Well, it would be 100 percent new, but the landmarked Indiana limestone façade is protected and can only be cleaned or enhanced, and even that requires New York City Landmarks Preservation Commission approval—which RXR received last summer.

“This is storied ground,” Elder said. “This is a worldwide address—every tourist comes here and New Yorkers think of this as a great place to do business. We wanted to be true to the building’s history, but we also wanted to be true to the modern elements of what you have to deliver to tenants to make it a functional place for them to do business.”

The change of the building is really felt in its 24-foot high lobby, which was “just horrendous” with black granite walls, Elder said. The new Kohn Pedersen Fox-designed lobby has been made brighter with white marble walls and quartz floors.

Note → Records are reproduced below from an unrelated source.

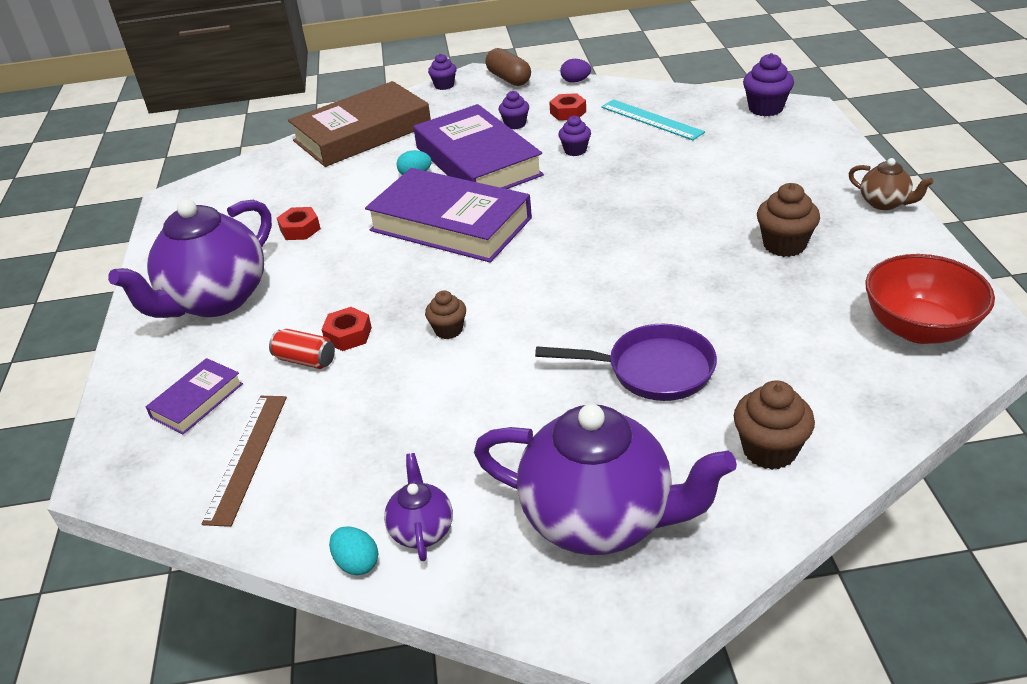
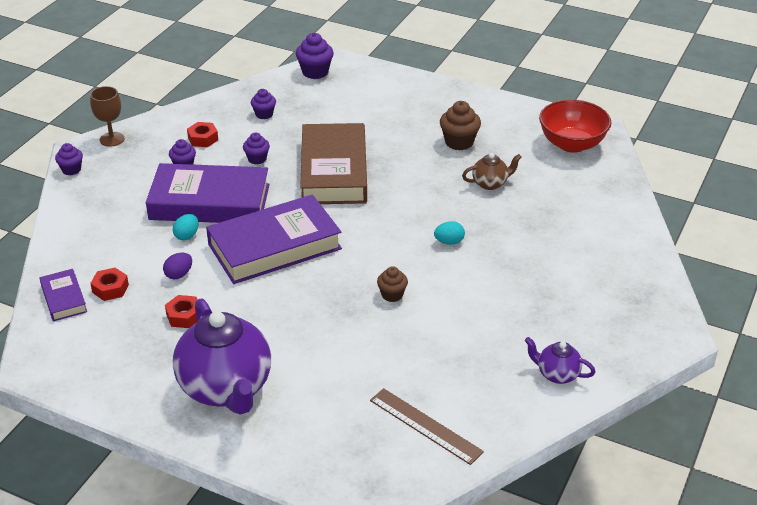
camera: 60 degrees left, 0 degrees up
(197, 400) = (340, 433): purple book -> purple book (64, 298)
(305, 360) = (352, 367): red can -> none
(348, 335) = (347, 338): red nut -> red nut (110, 288)
(357, 563) = (560, 408): turquoise egg -> turquoise egg (449, 242)
(362, 133) = (83, 236): brown book -> brown book (334, 171)
(508, 79) = (112, 139): brown capsule -> brown goblet
(575, 81) = (164, 116): purple egg -> purple egg (179, 274)
(600, 519) = (605, 309): purple teapot -> none
(651, 119) = (264, 114): turquoise ruler -> purple cupcake
(652, 370) = (513, 238): purple pan -> none
(769, 450) = (609, 233): brown cupcake -> none
(884, 203) = (463, 93): brown teapot -> brown teapot (490, 183)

Also, the landlord used the same Indiana limestone that makes up the exterior of the building for two walls in the lobby.

With an empty building, RXR took time to revamp the tower’s efficiency as well. It compacted and adjusted the core—which contains key elements for each floor, such as bathrooms, staircases, elevators, utility rooms and kitchens—to make more space on the floors for tenants. And columns were shrunk as well.

RXR prebuilt the roughly 14,000-square-foot 19th and 27th floors of the building with marble floors and carpeting, enclosed glassed private offices with large wooden doors and drop ceilings—a noticeable difference from lofty spaces that technology advertising media and information tenants lust for. And that’s because RXR expects to attract financial institutions, law firms, consulting firms, hedge funds and accounting firms.

Cushman & Wakefield is marketing vacant space in the building, which is priced at about $90 to more than $100 per square foot.

The brokerage has already leased 40,000 square feet of retail space to American Girl and 185,343 square feet to Bank of America and Merrill Lynch Wealth Management (an arm of the bank) as the anchor tenant of the 623,000-square-foot building. 

Most of the ground floor and the entire retail basement will be occupied by American Girl, but there is a remaining 5,000 square feet on the ground floor, which features up to 24-foot ceiling heights. Elder believes that that space could be for a high-end restaurateur. (Elder wouldn’t reveal who they were talking to.)

In the future RXR hopes to design a terrace with lounge chairs and plantings on the building’s set back, which is on the 10th floor. But for now the landlord is so proud of its work on the tower, RXR is moving its Manhattan offices from 1330 Avenue of the Americas to the entire 14,000-square-foot 14th floor of the 33-story 75 Rock later this year, as CO previously reported.

“When the owner takes a space in their building, to the outside world who wants to come in, that’s the strongest statement you could make,” Elder said. “We’re proud of this asset and what we have done.”